En el ratito de gloria que le tocó en la bufonada de investidura, la medianía que ejerce como portavoz del PSOE le echó un cuarto a espadas a su señorito Sánchez tirando del cuento de hadas de la Inmaculada Transición. Ya lo había hecho en la sesión matinal, con bastante mejor prosodia e idéntico abismal desconocimiento del asunto, el figurín Rivera, que cita tanto y tan mal a Suárez, que el Duque acabará resucitando para darle una manta de hostias.
Aparte de en la ya mentada ignorancia atrevidísima, el chisgarabís Hernando y el recadero del Ibex coincidieron en retratar esos años como un nirvana donde todo fluía en insuperable armonía. Cuánta razón hay que darle una vez más a Gregorio Morán —que a diferencia del par de zascandiles con acta de diputado, sí vivió aquello y lo recuerda con dolorosa precisión—, cuando señala ese peculiar fenómeno del pasado que consiste en cambiar constantemente mientras el presente sigue inmutable.
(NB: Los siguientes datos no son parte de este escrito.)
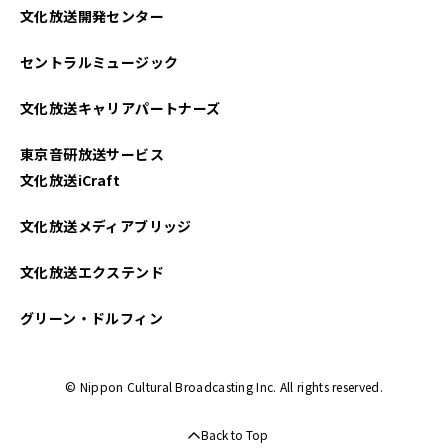
文化放送開発センター
2025年04月
セントラルミュージック
2025年03月
文化放送キャリアパートナーズ
2025年02月
東京音研放送サービス
2025年01月
文化放送iCraft
2024年12月
文化放送メディアブリッジ
2024年11月
文化放送エクステンド
2024年10月
グリーン・ドルフィン
2024年09月
© Nippon Cultural Broadcasting Inc. All rights reserved.
2024年08月
Back to Top
2024年07月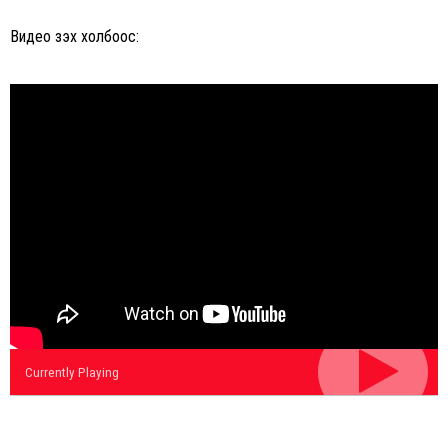
Видео үзэх холбоос:
Currently Playing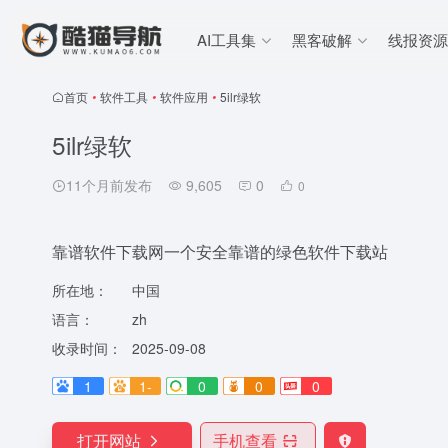
AI工具集
黑客破解
线报资源
首页
•
软件工具
•
软件应用
•
5ilr绿软
5ilr绿软
11个月前发布
9,605
0
0
靠谱软件下载网一个安全靠谱的绿色软件下载站
所在地：
中国
语言：
zh
收录时间：
2025-09-08
1
1-
0
0
0
打开网站
手机查看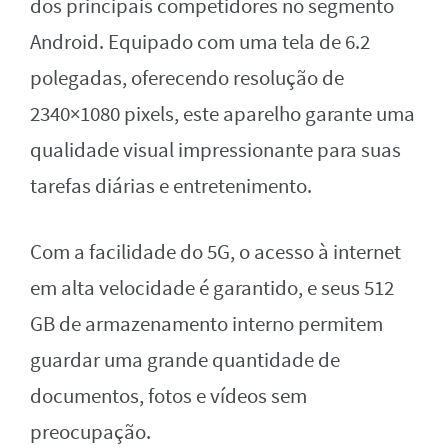
dos principais competidores no segmento
Android. Equipado com uma tela de 6.2
polegadas, oferecendo resolução de
2340×1080 pixels, este aparelho garante uma
qualidade visual impressionante para suas
tarefas diárias e entretenimento.
Com a facilidade do 5G, o acesso à internet
em alta velocidade é garantido, e seus 512
GB de armazenamento interno permitem
guardar uma grande quantidade de
documentos, fotos e vídeos sem
preocupação.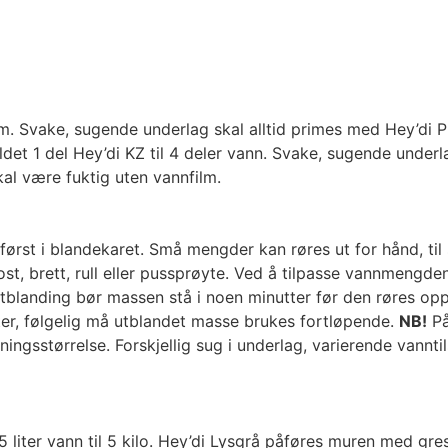
m.m. Svake, sugende underlag skal alltid primes med Hey’di P
oldet 1 del Hey’di KZ til 4 deler vann. Svake, sugende under
l være fuktig uten vannfilm.
først i blandekaret. Små mengder kan røres ut for hånd, til
ost, brett, rull eller pussprøyte. Ved å tilpasse vannmengd
 utblanding bør massen stå i noen minutter før den røres op
er, følgelig må utblandet masse brukes fortløpende.
NB!
På
sstørrelse. Forskjellig sug i underlag, varierende vannti
5 liter vann til 5 kilo. Hey’di Lysgrå påføres muren med gress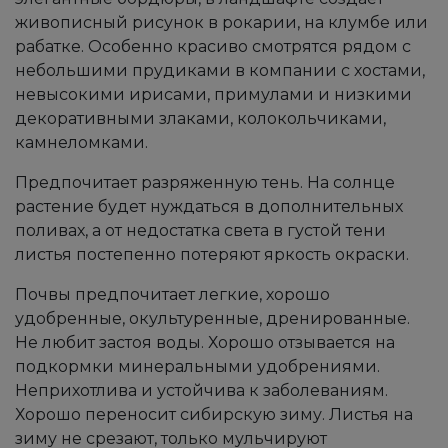
живописный рисунок в рокарии, на клумбе или
рабатке. Особенно красиво смотрятся рядом с
небольшими прудиками в компании с хостами,
невысокими ирисами, примулами и низкими
декоративными злаками, колокольчиками,
камнеломками.
Предпочитает разряженную тень. На солнце
растение будет нуждаться в дополнительных
поливах, а от недостатка света в густой тени
листья постепенно потеряют яркость окраски.
Почвы предпочитает легкие, хорошо
удобренные, окультуренные, дренированные.
Не любит застоя воды. Хорошо отзывается на
подкормки минеральными удобрениями.
Неприхотлива и устойчива к заболеваниям.
Хорошо переносит сибирскую зиму. Листья на
зиму не срезают, только мульчируют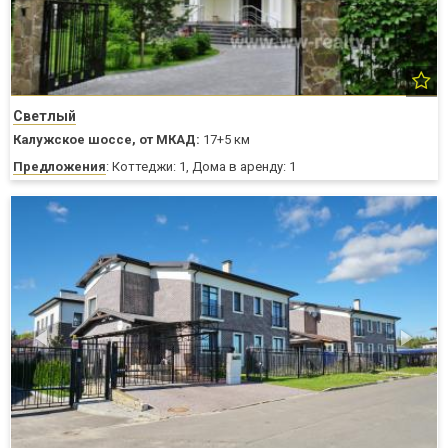
Светлый
Калужское шоссе,
от МКАД:
17+5 км
Предложения
: Коттеджи: 1, Дома в аренду: 1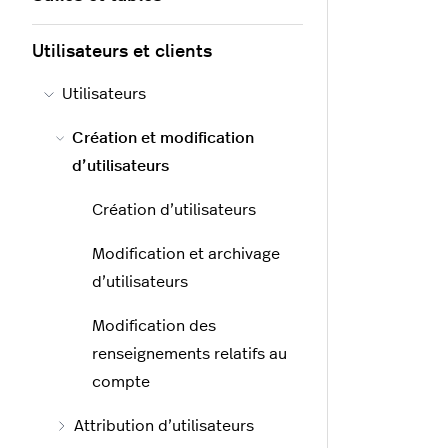
Utilisateurs et clients
Utilisateurs
Création et modification
d’utilisateurs
Création d’utilisateurs
Modification et archivage
d’utilisateurs
Modification des
renseignements relatifs au
compte
Attribution d’utilisateurs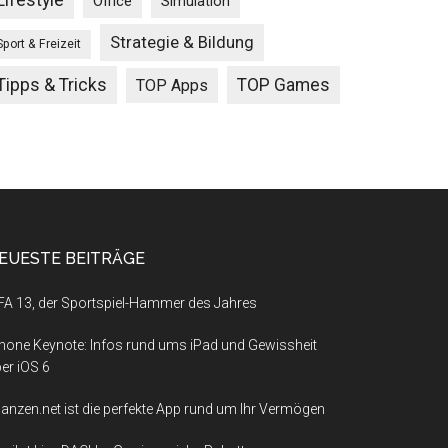
Lifestyle
Office
Simulation
Strategie & Bildung
Sport & Freizeit
Tipps & Tricks
TOP Games
TOP Apps
EUESTE BEITRÄGE
FA 13, der Sportspiel-Hammer des Jahres
hone Keynote: Infos rund ums iPad und Gewissheit
er iOS 6
nanzen.net ist die perfekte App rund um Ihr Vermögen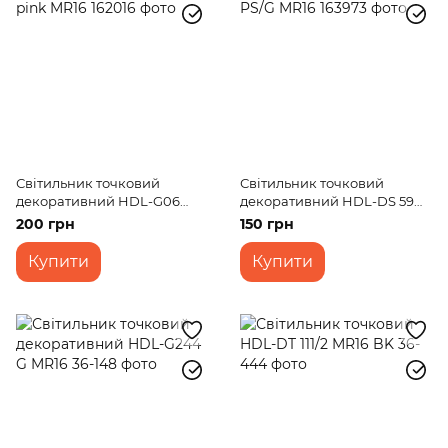
Світильник точковий
Світильник точковий
декоративний HDL-G06
декоративний HDL-DS 59
pink MR16
PS/G MR16
200 грн
150 грн
Купити
Купити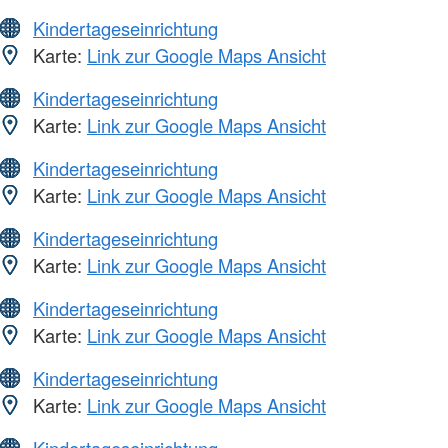
Kindertageseinrichtung
Karte:
Link zur Google Maps Ansicht
Kindertageseinrichtung
Karte:
Link zur Google Maps Ansicht
Kindertageseinrichtung
Karte:
Link zur Google Maps Ansicht
Kindertageseinrichtung
Karte:
Link zur Google Maps Ansicht
Kindertageseinrichtung
Karte:
Link zur Google Maps Ansicht
Kindertageseinrichtung
Karte:
Link zur Google Maps Ansicht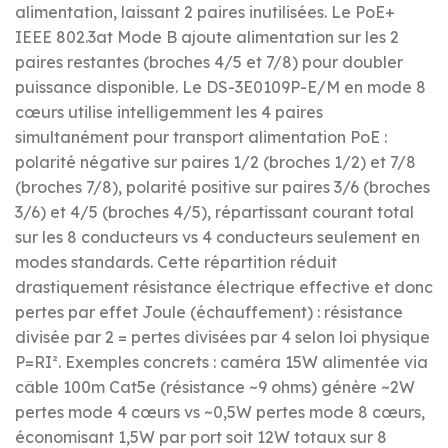
alimentation, laissant 2 paires inutilisées. Le PoE+
IEEE 802.3at Mode B ajoute alimentation sur les 2
paires restantes (broches 4/5 et 7/8) pour doubler
puissance disponible. Le DS-3E0109P-E/M en mode 8
cœurs utilise intelligemment les 4 paires
simultanément pour transport alimentation PoE :
polarité négative sur paires 1/2 (broches 1/2) et 7/8
(broches 7/8), polarité positive sur paires 3/6 (broches
3/6) et 4/5 (broches 4/5), répartissant courant total
sur les 8 conducteurs vs 4 conducteurs seulement en
modes standards. Cette répartition réduit
drastiquement résistance électrique effective et donc
pertes par effet Joule (échauffement) : résistance
divisée par 2 = pertes divisées par 4 selon loi physique
P=RI². Exemples concrets : caméra 15W alimentée via
câble 100m Cat5e (résistance ~9 ohms) génère ~2W
pertes mode 4 cœurs vs ~0,5W pertes mode 8 cœurs,
économisant 1,5W par port soit 12W totaux sur 8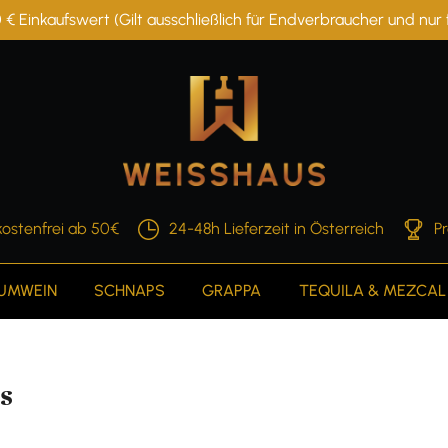
 € Einkaufswert (Gilt ausschließlich für Endverbraucher und nu
ostenfrei ab 50€
24-48h Lieferzeit in Österreich
P
AUMWEIN
SCHNAPS
GRAPPA
TEQUILA & MEZCAL
s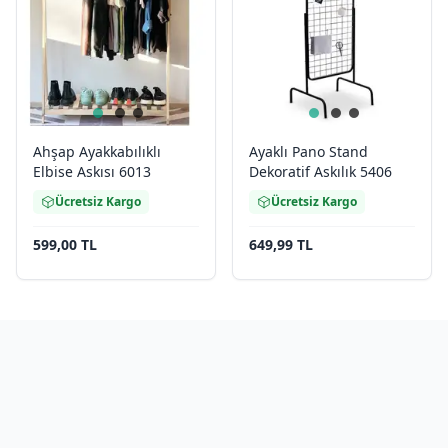
Ahşap Ayakkabılıklı
Ayaklı Pano Stand
Elbise Askısı 6013
Dekoratif Askılık 5406
Ücretsiz Kargo
Ücretsiz Kargo
599,00 TL
649,99 TL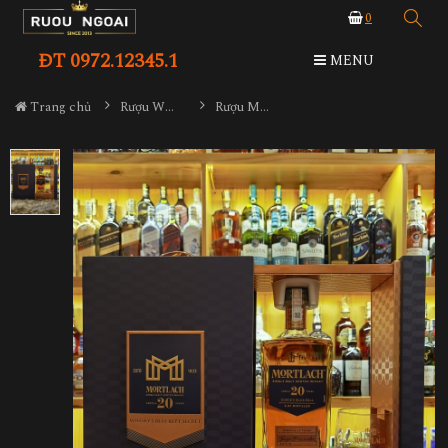
0
ĐT 0972.12345.1
MENU
Trang chủ
Rượu Whisky
Rượu Mortlach 20YO Hộp Quà 2023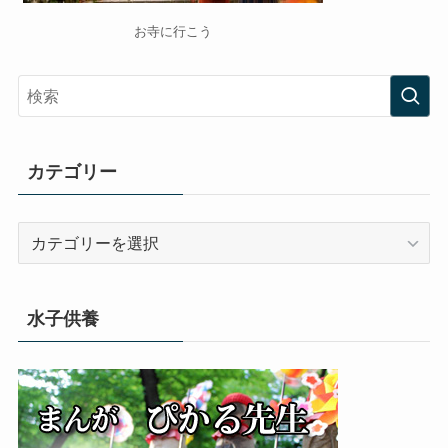
お寺に行こう
カテゴリー
カ
テ
ゴ
リ
水子供養
ー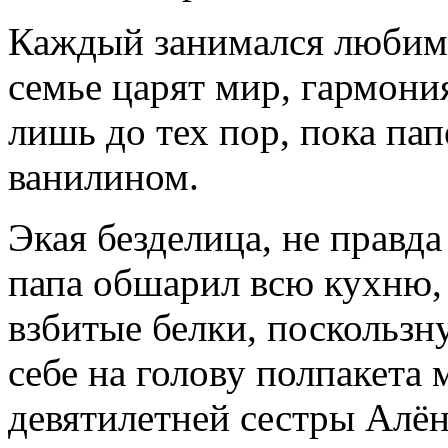
Каждый занимался любимы
семье царят мир, гармония
лишь до тех пор, пока пап
ванилином.
Экая безделица, не правда
папа обшарил всю кухню, 
взбитые белки, поскользн
себе на голову полпакета 
девятилетней сестры Алён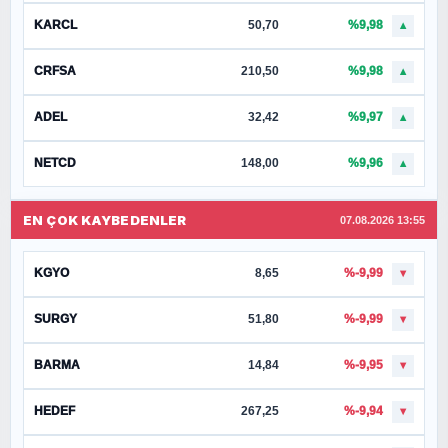
KARCL
50,70
%9,98
▲
CRFSA
210,50
%9,98
▲
ADEL
32,42
%9,97
▲
NETCD
148,00
%9,96
▲
EN ÇOK KAYBEDENLER
07.08.2026 13:55
KGYO
8,65
%-9,99
▼
SURGY
51,80
%-9,99
▼
BARMA
14,84
%-9,95
▼
HEDEF
267,25
%-9,94
▼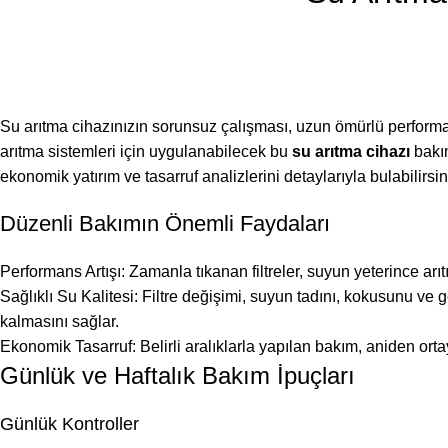
Su arıtma cihazınızın sorunsuz çalışması, uzun ömürlü performans
arıtma sistemleri için uygulanabilecek bu
su arıtma cihazı
bakım
ekonomik yatırım ve tasarruf analizlerini detaylarıyla bulabilirsin
Düzenli Bakımın Önemli Faydaları
Performans Artışı: Zamanla tıkanan filtreler, suyun yeterince arı
Sağlıklı Su Kalitesi: Filtre değişimi, suyun tadını, kokusunu ve g
kalmasını sağlar.
Ekonomik Tasarruf: Belirli aralıklarla yapılan bakım, aniden orta
Günlük ve Haftalık Bakım İpuçları
Günlük Kontroller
Con media hora que pasaran en la hemeroteca, los alegres juglares descubrirían que la crispación de hoy es una broma divertida en comparación con la sangre, la pólvora y la bilis que corrían por entonces.
O la cal viva, cuyo uso se extendería hasta unos lustros más tarde, como citó en la misma jornada y sin que nadie pueda acusarle de inventarse nada que no ocurriera el diputado Iglesias Turrión. Mucho más leído que el dueto del Pacto a la Naranja, el líder de Podemos se estrenó en el Congreso recordando los 40 años de la masacre de Gasteiz. Aunque al principio me pareció que se adornaba, viendo lo que vino después, el ejercicio de memoria resultó más que pertinente.